Records from a data collection:

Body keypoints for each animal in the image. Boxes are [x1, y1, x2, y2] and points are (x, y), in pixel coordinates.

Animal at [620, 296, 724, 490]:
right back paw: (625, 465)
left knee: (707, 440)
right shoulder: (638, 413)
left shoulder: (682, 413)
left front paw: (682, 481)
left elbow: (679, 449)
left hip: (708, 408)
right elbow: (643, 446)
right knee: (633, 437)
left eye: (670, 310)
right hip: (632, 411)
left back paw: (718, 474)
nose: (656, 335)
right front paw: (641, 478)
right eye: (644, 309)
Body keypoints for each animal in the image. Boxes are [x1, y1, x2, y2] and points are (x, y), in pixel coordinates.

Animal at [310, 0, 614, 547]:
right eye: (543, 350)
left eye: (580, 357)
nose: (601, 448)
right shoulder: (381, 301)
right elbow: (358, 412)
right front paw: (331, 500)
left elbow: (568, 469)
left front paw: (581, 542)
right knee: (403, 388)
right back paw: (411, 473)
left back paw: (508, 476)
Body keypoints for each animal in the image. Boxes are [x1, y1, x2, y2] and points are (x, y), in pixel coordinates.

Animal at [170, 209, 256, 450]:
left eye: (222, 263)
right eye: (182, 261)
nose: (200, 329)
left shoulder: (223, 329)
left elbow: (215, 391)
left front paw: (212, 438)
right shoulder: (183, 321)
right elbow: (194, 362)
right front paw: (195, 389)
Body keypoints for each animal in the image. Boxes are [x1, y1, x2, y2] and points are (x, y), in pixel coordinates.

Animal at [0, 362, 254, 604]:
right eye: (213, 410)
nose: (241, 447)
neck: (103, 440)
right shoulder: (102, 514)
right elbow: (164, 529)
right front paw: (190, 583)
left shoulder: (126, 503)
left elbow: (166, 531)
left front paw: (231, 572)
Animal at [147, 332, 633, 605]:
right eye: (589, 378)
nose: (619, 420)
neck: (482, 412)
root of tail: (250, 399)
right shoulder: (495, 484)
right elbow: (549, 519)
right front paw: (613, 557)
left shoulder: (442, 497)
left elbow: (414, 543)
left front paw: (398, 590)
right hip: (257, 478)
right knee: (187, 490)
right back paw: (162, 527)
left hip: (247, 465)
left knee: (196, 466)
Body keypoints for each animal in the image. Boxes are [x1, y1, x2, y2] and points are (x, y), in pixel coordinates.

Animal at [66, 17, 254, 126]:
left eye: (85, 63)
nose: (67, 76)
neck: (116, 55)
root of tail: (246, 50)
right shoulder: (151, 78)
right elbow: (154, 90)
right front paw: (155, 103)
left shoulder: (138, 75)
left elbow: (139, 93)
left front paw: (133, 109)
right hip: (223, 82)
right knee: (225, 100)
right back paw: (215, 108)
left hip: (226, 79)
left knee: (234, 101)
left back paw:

» What needs to be done
The lines above, from the start of the records through the one containing "right shoulder: (381, 301)", are to be printed exactly, and nothing else is to be included.

» Solution
Body keypoints for each animal in the image. Boxes are [x1, y1, x2, y2] and points are (x, y), in pixel coordinates.

Animal at [620, 296, 724, 490]:
right back paw: (625, 465)
left knee: (707, 440)
right shoulder: (638, 413)
left shoulder: (682, 413)
left front paw: (682, 481)
left elbow: (679, 449)
left hip: (708, 408)
right elbow: (643, 446)
right knee: (633, 437)
left eye: (670, 310)
right hip: (632, 411)
left back paw: (718, 474)
nose: (656, 335)
right front paw: (641, 478)
right eye: (644, 309)
Body keypoints for each animal in the image. Boxes are [x1, y1, x2, y2] and points are (x, y), in pixel coordinates.

Animal at [310, 0, 614, 547]:
right eye: (543, 350)
left eye: (580, 357)
nose: (601, 448)
right shoulder: (381, 301)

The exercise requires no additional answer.